A few months before he joined, the shares were hit after it announced accounting irregularities. More recently, soaring fuel costs have taken their toll and continue to be a thorn in the side of the business, which relies on transporting heavy and bulky produce around the country.
Meanwhile, the sector has incurred the wrath of environmentalists and green gardeners. They take issue with companies harvesting peat from the bogs that are home to rare and specialised organisms. They are also concerned about carbon emissions resulting from the extraction of peat for horticultural use.
“I agree with them to an extent,” he says. “But I believe we can do a cracking job for shareholders and also do what the environmentalists want us to do. There is a real commercial benefit in a product which has a lower peat content.”

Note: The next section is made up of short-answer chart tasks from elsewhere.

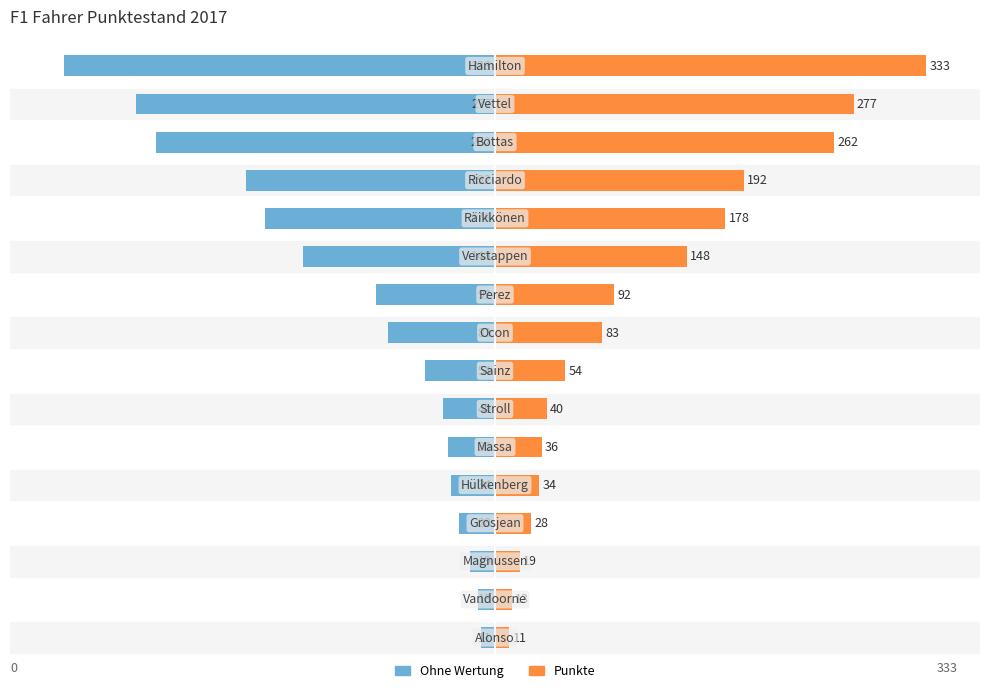

How many bars are there in each group?

2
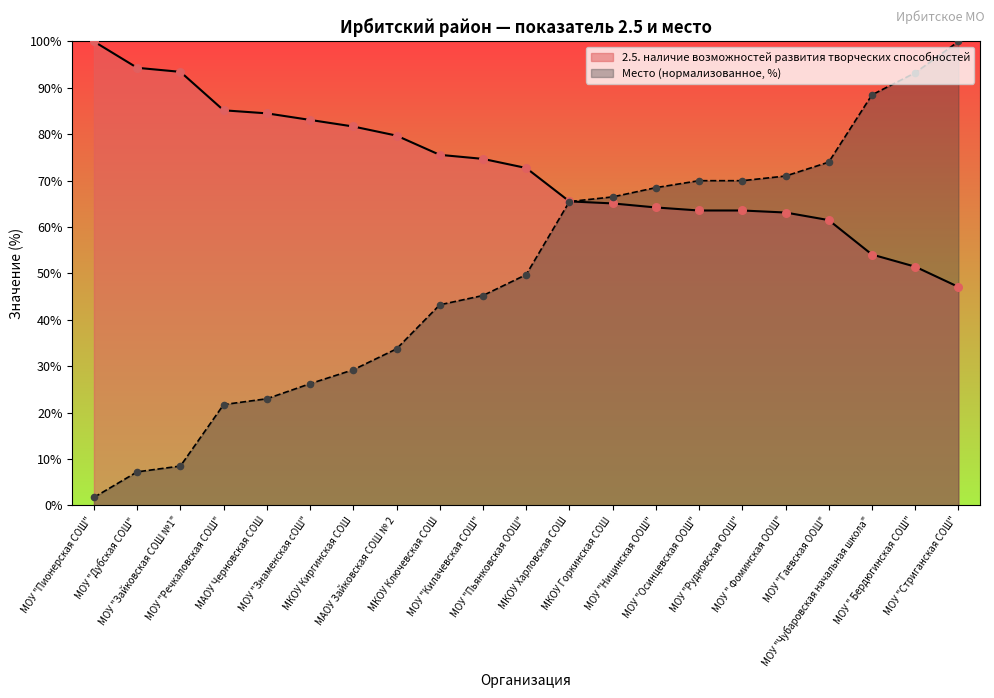

At how many categories does at least one series exceed 16?

21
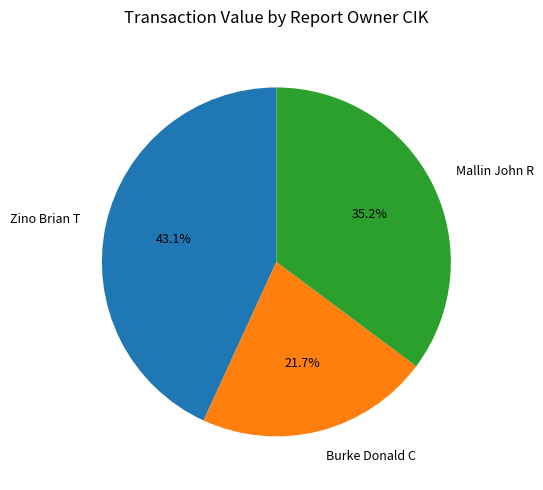

What is the ratio of the value at Mallin John R to the value at Zino Brian T?

0.8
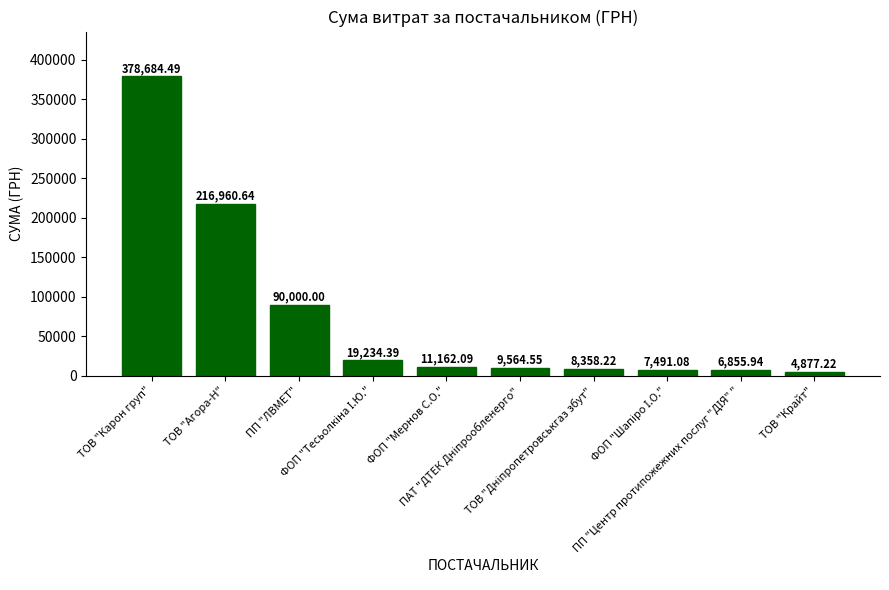

What value does the data have at ТОВ "Крайт"?

4877.2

He believes the large multiples and environmentally-aware garden chains such as Wyevale (which has adopted targets for phasing out peat-based growing media), will want to be seen to adopt best practice environmentally.
Mr Burns believes it is possible to move to a 90 per cent peat-free ratio for its products in five years, up from the current 60 per cent.
“The rest of the market will have to follow. The reason I want to be a leader in this market is to disadvantage competitors.”
Currently Sinclair manufactures a peat-free compost called New Horizon, and is focusing attention on alternatives such as bark, coir (a coarse fibre from coconuts) and green waste as peat substitutes.
Last year it increased its stake in Freeland, a green waste recycling business, to 87.5 per cent and this now accounts for about 10 per cent of Sinclair’s turnover.
Countering the hefty transport costs is one of his biggest challenges, although he argues these costs are higher for rivals that transport peat from Ireland and the Baltic region.
“We have a strong advantage in that production is all located on mainland UK. This point of difference will become increasingly significant as fuel costs continue to rise.”
Prospects for the market look robust, given the trend towards growing your own produce. This has helped fan growth in the compost or, in the marketing vernacular, “growing media” market.
The Horticultural Trades Association, which monitors the sector, reported growth of 11 per cent in the total market for the year to March 2008, including 4 per cent at DIY superstores and 12 per cent at garden centres.
There is also scope for expansion through acquisition, although Mr Burns emphasises that these are likely to be smaller bolt-on purchases, which he finds less disruptive than bigger transformational deals.
Listing on Aim in 2006 made the cost of making acquisitions less prohibitive. This year it bought Joseph Metcalfe, which manufactures Gem composts and fertiliser, for £2.95m and it aims to bolt on further small acquisitions.
However, the success of Sinclair will always depend to some extent on the vagaries of the weather. The peat industry needs sunny and dry conditions for a successful harvest as well as for bringing gardeners into stores.
“I have never been so weather obsessed since I had this job. I look at the five-day forecasts for different locations around the country. The weather is bad at the moment, but it’s still better than last year.”